By this time I was no longer in the airport itself, but on the perimeter, at one of the entrance points. All the big shots were gone. There was only me, a Colonel who was the deputy chief of the [incomprehensible] and a single battalion commander. These guys who were Majors and Colonels, like this commander [incomprehensible] Prum Po, he was already changed into civilian clothes and ready to run. But I said, “Nobody’s deserting! Deserters will be shot! Now’s not the time to run. Now’s not the time to abandon your subordinates, your troops!” He tried to drive out in a car with the engine roaring, but he was stopped.
But then by five o’clock, everything was out of control. People were surging through, the dependents of the troops and everybody. Nobody was listening to orders. Everybody was pressed up against the fence, and he ran for it. The enemy shells kept dropping in. And there were planes from Kampong Som, Kampong Chhnang and Battambang, which came to help, to make air strikes. A moment after the air strikes occurred, the enemy was in.

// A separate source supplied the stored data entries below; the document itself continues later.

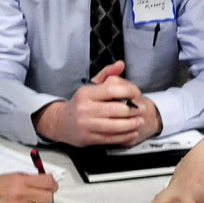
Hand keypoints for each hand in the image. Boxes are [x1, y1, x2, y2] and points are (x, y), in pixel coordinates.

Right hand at [0, 172, 57, 202]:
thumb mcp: (11, 177)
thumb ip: (28, 179)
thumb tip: (46, 181)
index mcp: (21, 181)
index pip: (48, 182)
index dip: (52, 184)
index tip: (52, 186)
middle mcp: (22, 194)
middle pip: (49, 197)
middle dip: (48, 196)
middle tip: (43, 196)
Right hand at [34, 61, 154, 146]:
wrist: (61, 122)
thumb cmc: (81, 103)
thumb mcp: (91, 86)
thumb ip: (107, 74)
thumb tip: (121, 64)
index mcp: (86, 93)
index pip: (111, 90)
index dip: (128, 91)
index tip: (136, 93)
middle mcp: (85, 109)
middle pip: (115, 110)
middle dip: (133, 110)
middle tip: (142, 109)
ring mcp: (86, 125)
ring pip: (114, 126)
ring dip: (131, 124)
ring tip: (140, 121)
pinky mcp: (88, 138)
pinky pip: (111, 138)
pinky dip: (125, 136)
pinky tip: (133, 132)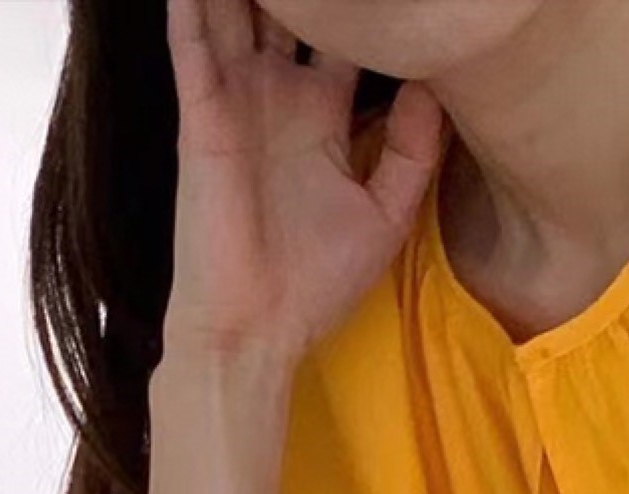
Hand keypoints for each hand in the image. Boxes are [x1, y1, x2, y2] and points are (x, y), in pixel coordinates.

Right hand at [161, 0, 444, 368]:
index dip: (365, 11)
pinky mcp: (202, 115)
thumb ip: (412, 152)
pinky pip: (192, 43)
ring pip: (238, 10)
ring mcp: (236, 99)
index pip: (347, 36)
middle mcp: (277, 95)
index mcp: (321, 114)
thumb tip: (436, 85)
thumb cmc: (318, 280)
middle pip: (291, 11)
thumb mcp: (385, 214)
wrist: (258, 327)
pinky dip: (193, 5)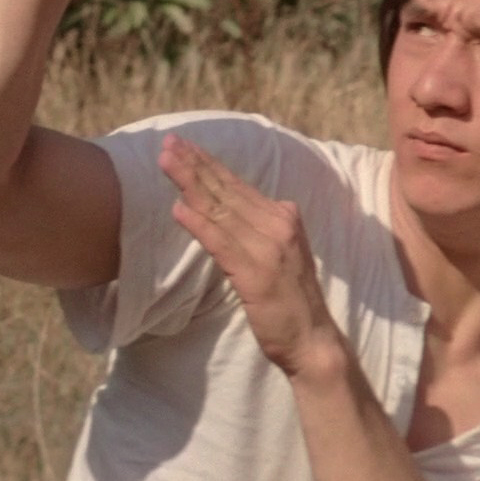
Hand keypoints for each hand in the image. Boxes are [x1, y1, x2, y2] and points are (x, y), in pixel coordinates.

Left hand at [159, 134, 345, 375]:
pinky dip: (199, 224)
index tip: (183, 145)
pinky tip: (178, 209)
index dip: (209, 163)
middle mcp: (278, 224)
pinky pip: (221, 243)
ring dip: (191, 183)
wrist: (313, 339)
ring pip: (222, 209)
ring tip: (166, 162)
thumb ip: (257, 229)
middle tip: (168, 141)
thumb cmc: (291, 300)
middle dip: (195, 164)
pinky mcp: (255, 273)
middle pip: (227, 190)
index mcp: (283, 217)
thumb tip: (227, 210)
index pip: (238, 185)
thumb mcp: (278, 254)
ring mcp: (268, 248)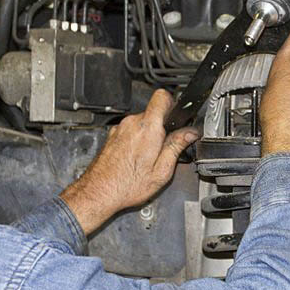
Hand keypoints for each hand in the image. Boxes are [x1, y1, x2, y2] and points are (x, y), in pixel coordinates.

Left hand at [60, 90, 197, 234]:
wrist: (99, 193)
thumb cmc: (127, 185)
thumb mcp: (161, 171)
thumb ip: (176, 147)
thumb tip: (190, 133)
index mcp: (147, 129)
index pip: (162, 97)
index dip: (173, 104)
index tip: (177, 119)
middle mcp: (132, 124)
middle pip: (154, 112)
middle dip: (163, 127)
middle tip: (165, 148)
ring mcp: (120, 129)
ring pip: (142, 122)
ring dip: (149, 135)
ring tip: (149, 157)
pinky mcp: (113, 135)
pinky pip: (131, 130)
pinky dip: (137, 140)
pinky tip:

It was almost five before I left. I spent that night near Stung Meanchey. It was impossible to get into Phnom Penh. After spending the night in Stung Meanchey, the next morning when it got light, I headed into the city. I only got as far as the Monk’s Hospital.
I hadn’t even reached my house, but the Pol Potists were already there. If I hadn’t run into a friend of my, the Pol Potists would have made me pull down my pants and parading me round the streets in a truck. The officers who had thrown away their weapons, these lieutenants and majors, who were all split off from each other, were being rounded up by this Khmer Rouge who made them pull down their pants. If a friend of mine hadn’t shown up and given me a ride to my house in his car, I would have been up there with my pants down like the rest of them!
Interviewer:
When you were still at the airport, was there anything that was really amazing happening? What about when you ran, when people were changing into civilian clothes?
Peng Thuon:
At the airport before it was overrun, there was fire, fire from the shelling, fire and shelling. All the big warehouses were on fire. And people were killed by the air strikes. The planes coming were coming from other airbases were bombing. The people who were trying to escape were running across the fields in front of the airport, flat fields that were in front of the airport and stretched out for about one kilometer. While they were running, the planes came and thought they were the Khmer Rouge and so bombed them.
The corpses were all mixed up: some soldiers’ wives, some ordinary people, some Khmer Rouge. Those who survived jumped across the bodies to get past. But once they got past, there was shelling and everything was on fire. The whole place was on fire. The shelling was scoring direct hits on the hangers and the warehouses.
And all this running was going on when it was already dusk and people could hardly recognize each other. Then, when everybody was gone, the Pol Potists came in and it was theirs from then on. The next morning, they went on to Phnom Penh.